4. D'autre part, aux termes de l'article R. 432-1 du code de l'entrée et du séjour des étrangers et du droit d'asile : " Le silence gardé par l'autorité administrative sur les demandes de titres de séjour vaut décision implicite de rejet. ". Aux termes du premier alinéa de l'article R. 432-2 du même code : " La décision implicite de rejet mentionnée à l'article R. 432-1 naît au terme d'un délai de quatre mois. "
5. En application des dispositions citées au point précédent, le silence gardé pendant quatre mois par la préfète du Val-de-Marne sur chacune des deux demandes de titre de séjour mentionnées au point 2 a d'ores et déjà fait naître, à la date de la présente ordonnance, deux décisions implicites de rejet de ces demandes qui, eu égard à ce qui a été dit au point 3, ont pour effet de priver M. A du droit d'obtenir la remise d'un nouveau récépissé de l'une ou l'autre des demandes en cause.
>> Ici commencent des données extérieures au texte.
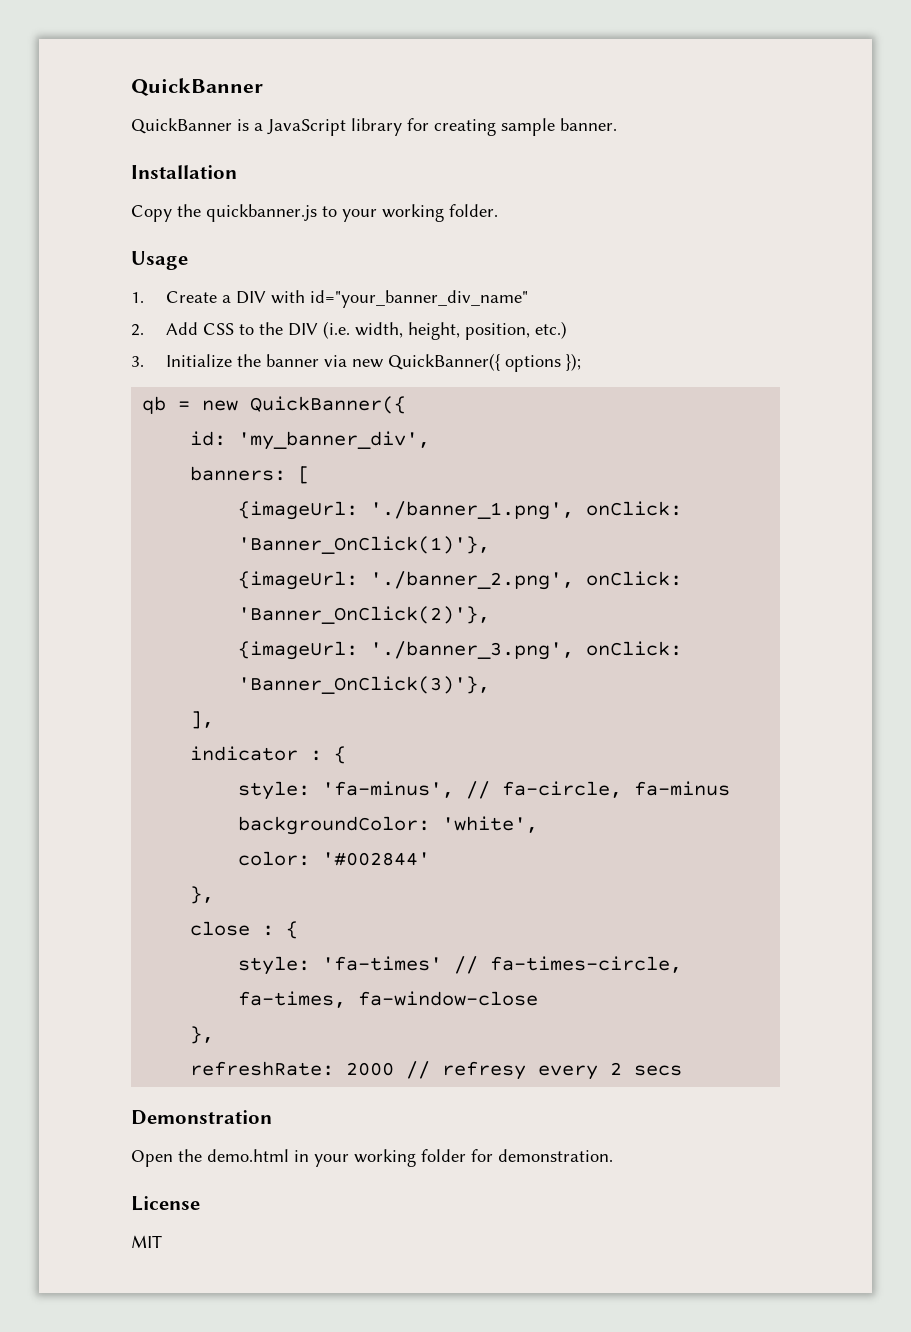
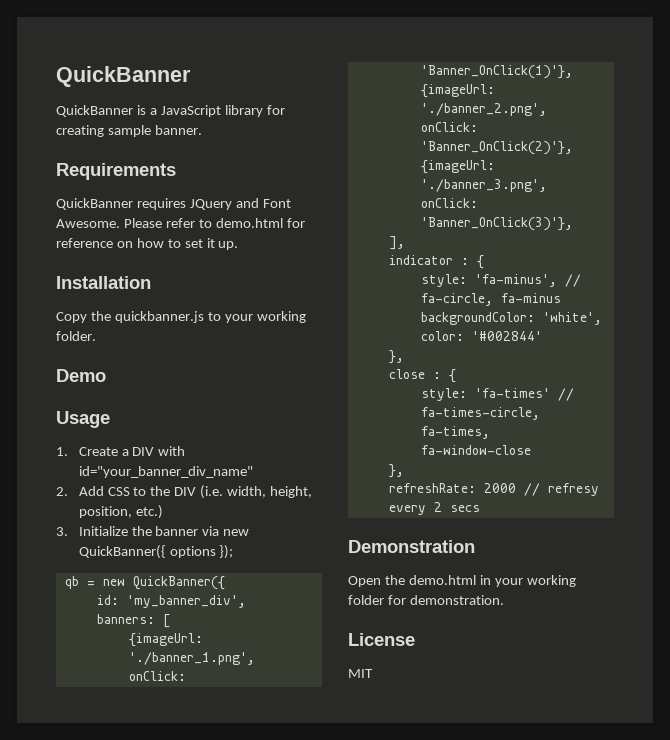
(617, 124) none -> [56,163,176,180] [56,198,291,210] [56,218,305,228] [56,238,239,250] // Requirements // QuickBanner requires JQuery and Font Awesome. Please refer to demo.html for reference on how to set it up.
(498, 210) none -> [56,369,106,382] // Demo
Par suite, il apparaît manifeste que les mesures d'injonction sollicitées en l'espèce par le requérant sur le fondement de l'article L. 521-3 du code de justice administrative sont dépourvues d'utilité et qu'elles feraient en outre obstacle à l'exécution
des décisions implicites mentionnées ci-dessus.
6. Il résulte de ce qui précède qu'il y a lieu de rejeter la requête de M. A, y compris ses conclusions présentées au titre de l'article L. 761-1 du code de justice administrative, suivant la procédure prévue à l'article L. 522-3 du même code.
O R D O N N E :
Article 1er :La requête de M. A est rejetée.
Article 2 :La présente ordonnance sera notifiée à M. B A.
Fait à Melun, le 10 décembre 2024.
Le juge des référés,
Signé : P. ZANELLA
La République mande et ordonne au ministre de l'intérieur en ce qui le concerne ou à tous commissaires de justice à ce requis en ce qui concerne les voies de droit commun contre les parties privées, de pourvoir à l'exécution de la présente décision.